Every time I post about the insanity of AI data center water consumption I invariably get a variation on the following theme:
Why aren’t they using a closed loop system?
For the uninitiated, the focus of this discussion is GPU cooling methods. AI is powered by GPU’s and GPU’s run really hot. Like insanely hot. For example, the chip that is powering Grok3, NVIDIA’s H100, runs at an average temperature of 87C/188 degrees Fahrenheit and has a max operating temperature of 98C/208F (NVIDIA H100 Product Brief). The chips are structured to slow down their processing when they reach a 95C/203F, and shut down when they reach 98C/208F. If they run too long at the hottest temperatures, they start to wear and tear and don’t last as long. So in order to keep the chips running as efficiently as possible and get the most return on investment, data center operators are required to implement systems to cool the chips.
So how do you cool a chip from 95C/203F to 87C/188F? Definitely not with an air conditioner. Have you ever walked into a party or event where the host forgot to turn up the air conditioner before everyone got there? It’s a little cool when you first walk in but it gets progressively hotter as more people show up and the night goes on. The air conditioner can’t keep up. But if the place is freezing when you walk in, the temperature stays comfortable no matter how many people show up. That’s because it’s easier to keep a cold place cool than to cool a hot place.
Data centers have traditionally used air to cool servers. They use a hot and cold aisle configuration (What are hot and cold aisles). The servers are located in the cold aisle, where they are surrounded by cold air. The air they heat up is then vented into a hot aisle. By pulling heat out of the cold aisles, this configuration allows the air conditioner to keep up with the demand - for traditional workloads.
AI workloads run on chips that require pretty extreme cooling. And they don’t run on a few chips. Grok3 is operating on a cluster of 200,000 chips. That each need to be cooled from 95C/203F to 87C/188F. Air conditioning just can’t keep up. So data centers are transitioning to liquid cooling to support AI workloads (When to move from air cooling to liquid cooling). Which is where our key question comes in.
The key component of the closed loop system is the second loop, the heat exchanger loop. That loop is open.
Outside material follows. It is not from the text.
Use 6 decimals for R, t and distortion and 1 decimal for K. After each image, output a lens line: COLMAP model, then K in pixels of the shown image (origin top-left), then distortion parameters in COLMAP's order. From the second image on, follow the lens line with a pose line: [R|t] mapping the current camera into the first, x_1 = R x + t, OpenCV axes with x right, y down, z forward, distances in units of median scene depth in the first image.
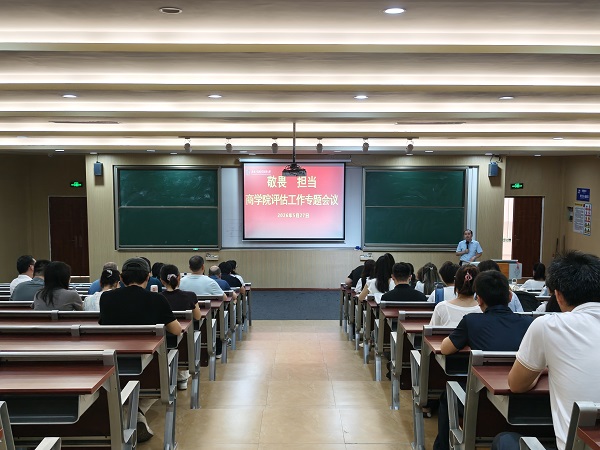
lens RADIAL K [[620.1, 0, 299.9], [0, 620.1, 224.3], [0, 0, 1]] dist [0.027388, 0.000000]
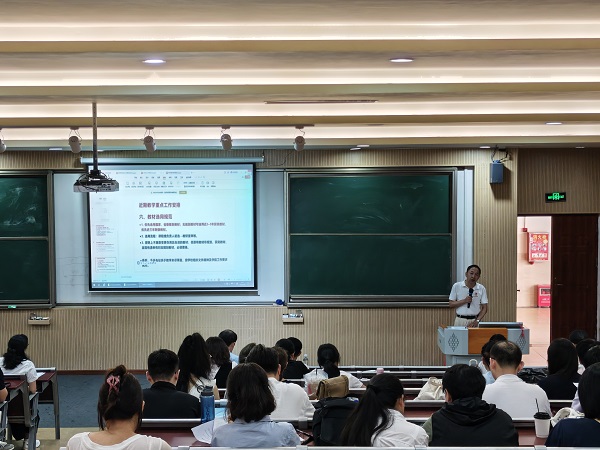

The most commonly used liquid cooling system is the closed loop system. In a closed loop system, cold liquid is circulated past the server, the server heats it, the heated water is circulated through a heat exchanger where it is cooled, then the cold water is circulated past the server again (Understanding liquid cooling). That loop is closed. No liquids gained, no liquids lost. But that isn’t the only loop. The key component of the closed loop system is the second loop, the heat exchanger loop. That loop is open.
This diagram shows a complete closed loop liquid cooling system. The system has 2 loops. The inner loop we discussed earlier that circulates cold liquid to the server and hot liquid to the heat exchanger. It also has an outer loop, which is highlighted. The outer loop cycles cold water through the heat exchanger and hot water to the water cooling tower (The immersion cooling technology). That is the loop that is responsible for data centers consuming 60% of the water they withdraw (Taps Run Dry).
There are two main technologies for cooling the liquids in a closed loop system - chillers and water cooling towers. Water cooling towers are favored for industrial-level cooling because of their energy efficiency (Cooling Tower v. Chiller). While both systems can be utilize air for cooling, air cooling is only effective when they’re operated in significantly cold environments. In most environments, both systems utilize evaporative cooling. Evaporative cooling systems pass the heated water through a cool water sprayer or over a cold water-soaked medium, and the heat evaporates some portion of the water into the air, which carries away heat and cools the remaining water. Water towers require a steady stream of water to function, so they are constantly evaporating. Water cooled chillers require less water to function, but they are often used in conjunction with water towers in large scale operations (How cooling towers and chillers work together).
This is why data centers are such massive consumers of water. Because only one of the loops is closed. The other is in a constant battle to cool massive amounts of super hot GPUs and is evaporating millions of gallons of water a day to keep up with the demand. In xAI’s case - 12 million gallons of drinking water a day (xAI Memphis data center water usage estimate). The closed loop isn’t closed folks. It never was.